Maia Sandu’s government, however,
attempted to address those challenges through a make-or-break test over the
selection of a new head of the General Prosecutor’s Office. That office had
been the alpha and omega of Plahotniuc’s state capture and is, therefore,
widely perceived as a possible basis for recidivism, unless its independence
and political neutrality are fully secured. A government-organized, open
competition to short-list candidates for the general prosecutor’s post was,
however, torpedoed by the competition commission’s Socialist member, who gave
grotesquely high or ridiculously low scores to candidates depending on
political preference. With the botched contest for the Constitutional Court’s
chairmanship (taken over by a Socialist politician—see above) fresh in mind,
Sandu’s government declined holding a repeat competition for the general
prosecutor’s post. Instead, the government moved to change the relevant law and
to submit its own short list of candidates, in a three-stage process, whereby
the power of appointment to that post rests ultimately with the head of state
(Noi.md, October 28–November 12).
The government’s unilateral move used a
constitutional provision whereby a government ordinance can take legal effect
without parliamentary approval, unless overturned by parliament within 72 hours
by a vote of no confidence in the government. The Socialist Party pounced on
this opportunity to dismiss the ACUM-led government with the help of the
Plahotniuc-legacy Democratic Party (see above), at the cost of bringing the
latter back from ostracism and into the political power balance.

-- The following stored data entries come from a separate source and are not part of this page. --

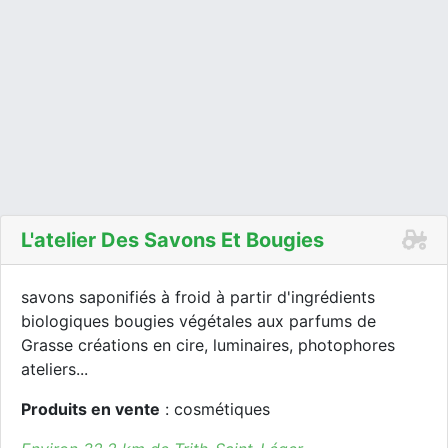
L'atelier Des Savons Et Bougies
savons saponifiés à froid à partir d'ingrédients
biologiques bougies végétales aux parfums de
Grasse créations en cire, luminaires, photophores
ateliers...
Produits en vente
: cosmétiques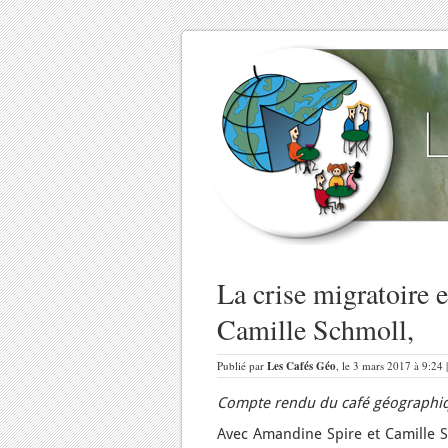
La crise migratoire 
Camille Schmoll,
Publié par
Les Cafés Géo
, le 3 mars 2017 à 9:24 
Compte rendu du café géographiqu
Avec Amandine Spire et Camille Sc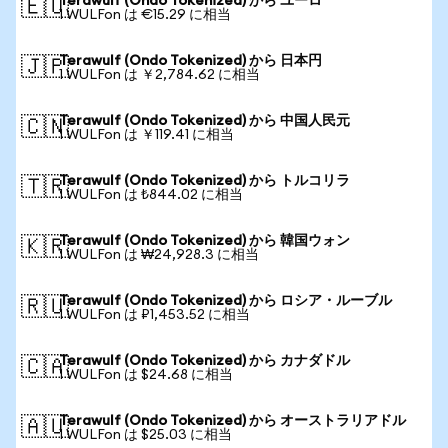
Terawulf (Ondo Tokenized) から ユーロ
🇪🇺
1 WULFon は €15.29 に相当
Terawulf (Ondo Tokenized) から 日本円
🇯🇵
1 WULFon は ￥2,784.62 に相当
Terawulf (Ondo Tokenized) から 中国人民元
🇨🇳
1 WULFon は ￥119.41 に相当
Terawulf (Ondo Tokenized) から トルコリラ
🇹🇷
1 WULFon は ₺844.02 に相当
Terawulf (Ondo Tokenized) から 韓国ウォン
🇰🇷
1 WULFon は ₩24,928.3 に相当
Terawulf (Ondo Tokenized) から ロシア・ルーブル
🇷🇺
1 WULFon は ₽1,453.52 に相当
Terawulf (Ondo Tokenized) から カナダドル
🇨🇦
1 WULFon は $24.68 に相当
Terawulf (Ondo Tokenized) から オーストラリアドル
🇦🇺
1 WULFon は $25.03 に相当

Western diplomatic missions in Chisinau
were not consulted by the government before it made its high-risk move. The US,
EU, German and Romanian missions came out, explicitly or implicitly, for
continuation of the governing coalition. The EU and US ambassadors, jointly as
well as individually, held multiple meetings with Dodon, Sandu, and other
Socialist and ACUM leaders, seeking to mediate a solution that could preserve
the coalition.
President Dodon is the undisputed
arbiter of any follow-up scenarios, a whole range of which are now under
consideration. A further increase in the presidency’s de facto power
and influence seems certain under any of these scenarios.

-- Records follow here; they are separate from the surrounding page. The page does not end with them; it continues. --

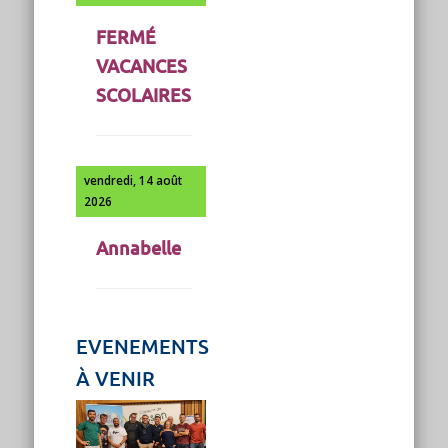
FERMÉ
VACANCES
SCOLAIRES
vendredi, 14 août
2026
Annabelle
EVENEMENTS
À VENIR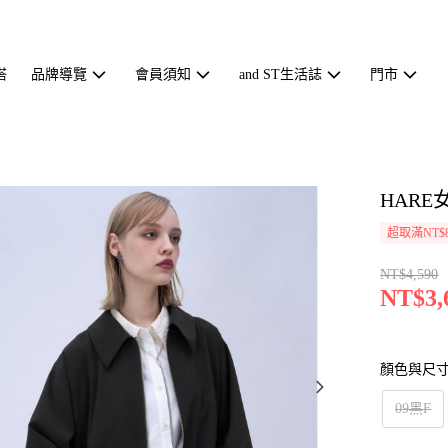
搭
品牌導覽
會員須知
and ST生活誌
門市
HARE
超取滿NT$
NT$4,590
NT$3,
顏色與尺
09黑F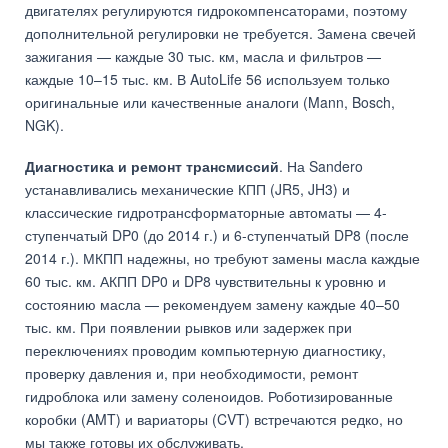
двигателях регулируются гидрокомпенсаторами, поэтому
дополнительной регулировки не требуется. Замена свечей
зажигания — каждые 30 тыс. км, масла и фильтров —
каждые 10–15 тыс. км. В AutoLife 56 используем только
оригинальные или качественные аналоги (Mann, Bosch,
NGK).
Диагностика и ремонт трансмиссий
. На Sandero
устанавливались механические КПП (JR5, JH3) и
классические гидротрансформаторные автоматы — 4-
ступенчатый DP0 (до 2014 г.) и 6-ступенчатый DP8 (после
2014 г.). МКПП надежны, но требуют замены масла каждые
60 тыс. км. АКПП DP0 и DP8 чувствительны к уровню и
состоянию масла — рекомендуем замену каждые 40–50
тыс. км. При появлении рывков или задержек при
переключениях проводим компьютерную диагностику,
проверку давления и, при необходимости, ремонт
гидроблока или замену соленоидов. Роботизированные
коробки (AMT) и вариаторы (CVT) встречаются редко, но
мы также готовы их обслуживать.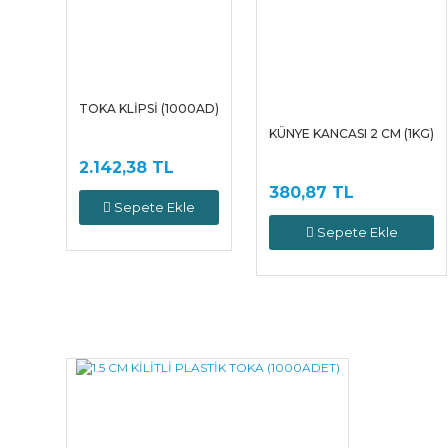
TOKA KLİPSİ (1000AD)
KÜNYE KANCASI 2 CM (1KG)
2.142,38 TL
380,87 TL
Sepete Ekle
Sepete Ekle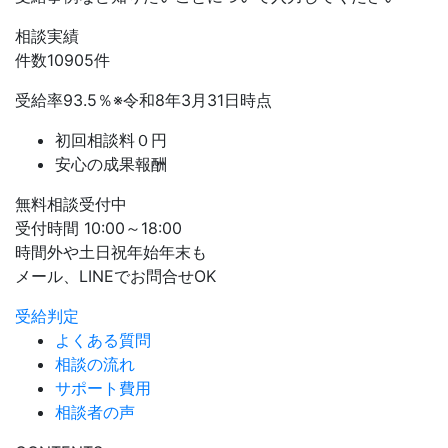
相談実績
件数
10905
件
受給率
93.5
％
※令和8年3月31日時点
初回相談料０円
安心の成果報酬
無料相談受付中
受付時間 10:00～18:00
時間外や土日祝年始年末も
メール、LINEでお問合せOK
受給判定
よくある質問
相談の流れ
サポート費用
相談者の声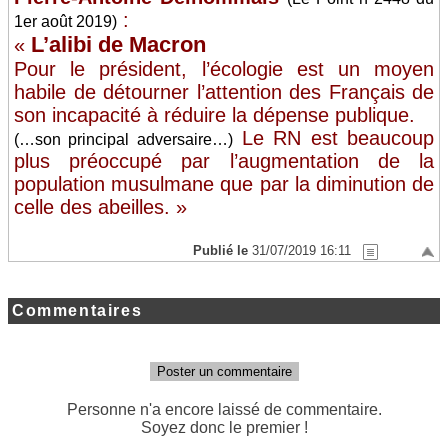
:
1er août 2019)
L’alibi de Macron
«
Pour le président, l’écologie est un moyen
habile de détourner l’attention des Français de
son incapacité à réduire la dépense publique.
Le RN est beaucoup
(…son principal adversaire…)
plus préoccupé par l’augmentation de la
population musulmane que par la diminution de
celle des abeilles. »
Publié le
31/07/2019 16:11
Commentaires
Poster un commentaire
Personne n'a encore laissé de commentaire.
Soyez donc le premier !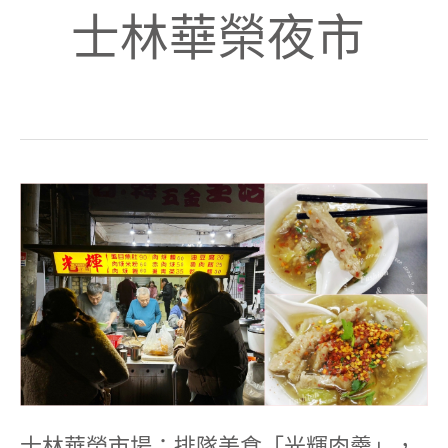
士林華榮夜市
士
林
華
榮
市
場：
排
隊
美
食
「光
輝
肉
羹」，
肉
士林華榮市場：排隊美食「光輝肉羹」，
羹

The governing coalition’s collapse was
neither foreordained nor predictable as an imminent outcome. Notwithstanding
the increase in the Socialists’ power at their partners’ expense, there was
counter-evidence that pointed toward continuity. Disagreements at the top of
the coalition did not percolate to local levels. Country-wide local elections,
held on the quadrennial schedule, on October 20 and November 3, were the
cleanest in many years, and resulted in major gains for the ACUM bloc, which
caught up with the Socialist Party in the overall vote for mayors and local
councils. These two political forces had agreed beforehand to observe mutual
“nonaggression” during the campaign, to support each other’s candidates in the
November 3 runoff, and to form coalitions at the level of district and town
councils, so as to reproduce the model of the central coalition at local
levels. While the ACUM bloc’s Nastase did breach those understandings in the
Chisinau mayoral race (see above), and ACUM went along with that breach (for
fear of antagonizing the “unionists”), the winner, Ceban, did not answer in
kind and offered to form a coalition with the bloc in the Chisinau Municipal
Council.
Surveying the coalition’s rubble, the net winners and net losers are to be determined. The net losers seem to be the largest category by far.